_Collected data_
-------------------------

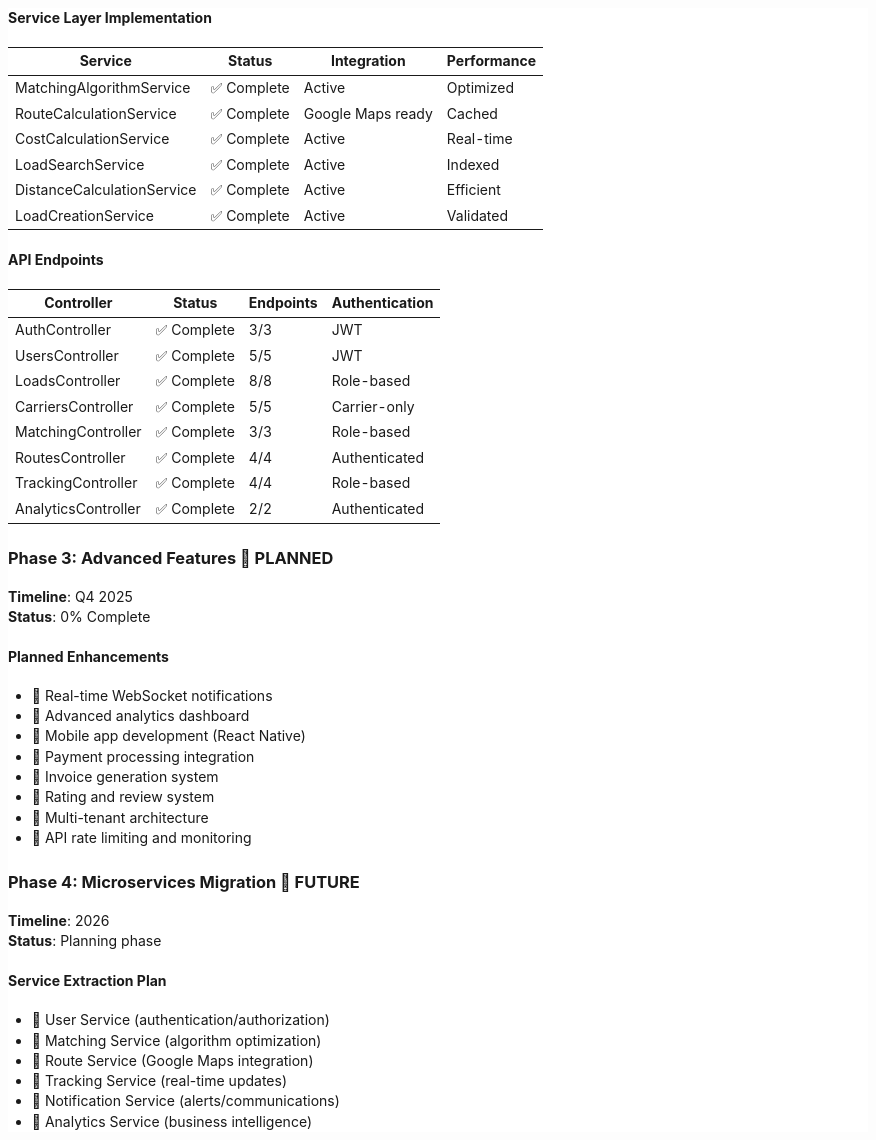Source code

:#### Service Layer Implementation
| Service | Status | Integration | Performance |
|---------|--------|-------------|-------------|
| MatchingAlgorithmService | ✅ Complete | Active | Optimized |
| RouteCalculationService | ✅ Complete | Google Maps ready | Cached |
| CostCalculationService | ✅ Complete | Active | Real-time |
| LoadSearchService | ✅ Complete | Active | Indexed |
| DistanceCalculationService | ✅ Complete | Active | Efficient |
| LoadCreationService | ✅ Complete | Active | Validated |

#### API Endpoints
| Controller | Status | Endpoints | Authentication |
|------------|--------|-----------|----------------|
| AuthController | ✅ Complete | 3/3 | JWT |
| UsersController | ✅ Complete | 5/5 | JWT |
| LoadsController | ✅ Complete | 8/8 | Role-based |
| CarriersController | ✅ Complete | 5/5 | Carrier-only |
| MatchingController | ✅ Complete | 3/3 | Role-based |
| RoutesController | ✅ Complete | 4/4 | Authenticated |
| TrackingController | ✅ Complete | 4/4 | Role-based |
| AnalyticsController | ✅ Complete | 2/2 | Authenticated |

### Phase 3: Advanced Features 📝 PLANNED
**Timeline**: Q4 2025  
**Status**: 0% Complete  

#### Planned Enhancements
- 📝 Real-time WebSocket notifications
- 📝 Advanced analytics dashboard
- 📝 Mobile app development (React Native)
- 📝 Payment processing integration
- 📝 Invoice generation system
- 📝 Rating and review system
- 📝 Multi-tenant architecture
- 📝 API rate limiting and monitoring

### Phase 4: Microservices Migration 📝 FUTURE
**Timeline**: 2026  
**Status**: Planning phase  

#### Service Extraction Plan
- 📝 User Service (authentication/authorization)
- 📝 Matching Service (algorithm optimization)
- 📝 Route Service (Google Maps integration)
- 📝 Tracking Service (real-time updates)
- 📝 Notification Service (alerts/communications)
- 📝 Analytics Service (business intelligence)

-------------------------

_WORK INSTRUCTIONS_
Look above for the line holding "Active | Validated |" and the line holding "- 📝 Multi-tenant architecture". Retype both, and every line between them, word for word and nothing else.

_EXERCISE SOLUTION_
| LoadCreationService | ✅ Complete | Active | Validated |

#### API Endpoints
| Controller | Status | Endpoints | Authentication |
|------------|--------|-----------|----------------|
| AuthController | ✅ Complete | 3/3 | JWT |
| UsersController | ✅ Complete | 5/5 | JWT |
| LoadsController | ✅ Complete | 8/8 | Role-based |
| CarriersController | ✅ Complete | 5/5 | Carrier-only |
| MatchingController | ✅ Complete | 3/3 | Role-based |
| RoutesController | ✅ Complete | 4/4 | Authenticated |
| TrackingController | ✅ Complete | 4/4 | Role-based |
| AnalyticsController | ✅ Complete | 2/2 | Authenticated |

### Phase 3: Advanced Features 📝 PLANNED
**Timeline**: Q4 2025  
**Status**: 0% Complete  

#### Planned Enhancements
- 📝 Real-time WebSocket notifications
- 📝 Advanced analytics dashboard
- 📝 Mobile app development (React Native)
- 📝 Payment processing integration
- 📝 Invoice generation system
- 📝 Rating and review system
- 📝 Multi-tenant architecture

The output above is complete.